Matt's Big Oscar Challenge Day 160: Up, Up and Away

Another day, another war film however at least this one takes things from the soldiers on foot to those up in the air as we join the men looking to go Twelve o'clock High. Henry King's film centres on the 918th Heavy Bombardment Group known as a 'hard luck group' to most as they often suffer fatalities and very few missions see all the men from this squadron return back safely. A lot of the blame for this can be centred on their commander Keith Davenport who is too personal with his team and has driven himself crazy with worry so those in charge believe that he needs to be replaced. They eventually decide that his replacement should be his friend Frank Savage a more level-headed gent who has been working a desk job up to this point in the war. Savage initially alienates most of the company as he chastises them for not carrying out proper security checks, wearing the wrong uniform and generally having a bad attitude. Just before most of the company are about to ask for transfers he is advised by Major Stovall, played by Dean Jagger who won a Best Supporting Actor award for his role, to try and draft in a young pilot and he does this by bringing in Jesse Bishop. Soon the group warm to Savage but like Davenport he starts to go a bit bonkers as the war begins to be fought more and more in the air and it is the task of those around him to try and keep him sane.

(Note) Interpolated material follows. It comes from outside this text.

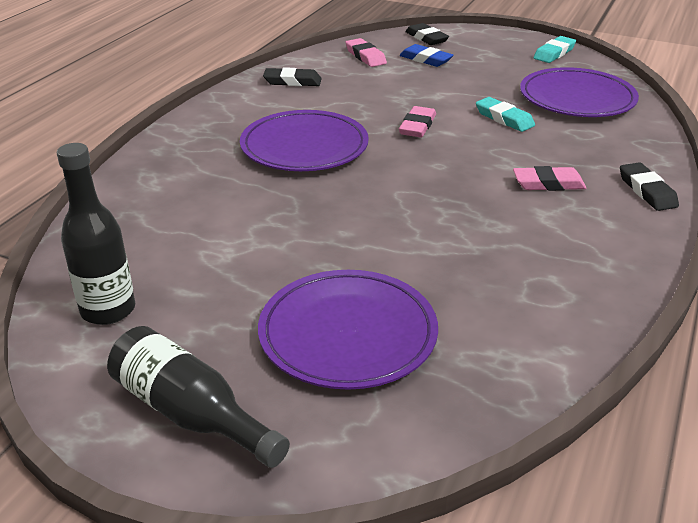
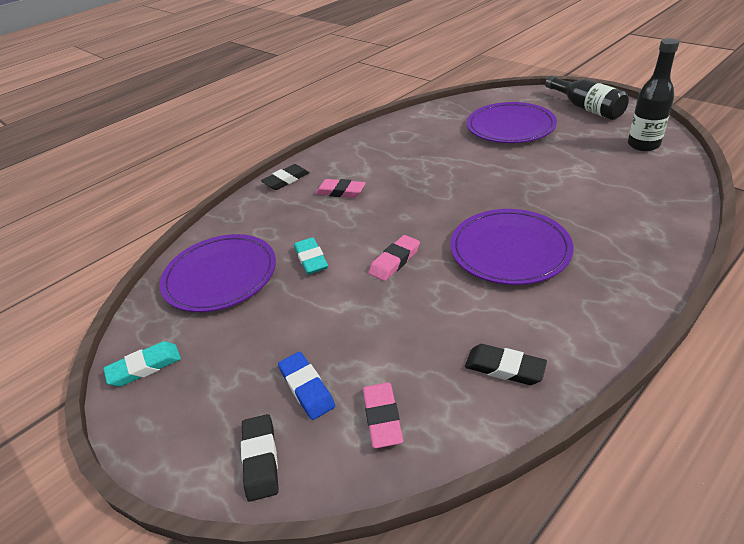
camera: 155 degrees left, 5 degrees up
(647, 191) = (286, 180): black eraser -> black eraser turned 45 degrees clockwise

For a film set during the war and about flying squads, 12 o'clock High doesn't half feature a lot of men talking in rooms so much so that if it was made today you would've thought Aaron Sorkin had written in it. Of course all the procedural dialogue is important in order for the audience to know how and why the powers-that-be have chosen Savage as a replacement for Davenport but it drags down the first half an hour or so of the film. The film really starts getting going when Gregory Peck takes the helm and his performance as the initially by-the-book Savage is the greatest strength of Twelve o'clock High. He is ably assisted by Dean Jagger who gives a great performance as the former lawyer Stovall who becomes Savage's greatest ally and indeed is the person who is featured first and last in this film while I'm not sure if this was an Oscar-worthy role it is certainly a memorable one in terms of the film's ensemble cast. The most spectacular scenes are those when we are allowed up in the air with the squadron as they try and take down the superior Luftwaffe. This is also a very patriotic film as we see a German radio station mocking the bad luck squadron and the film ends with a celebration of everything these men fought for only several years prior. So an uneven film which really gets going once Peck emerges as the star and we are able to enjoy some spectacular aerial sequences but one that perhaps relies too much on patriotic feelings to get its point across.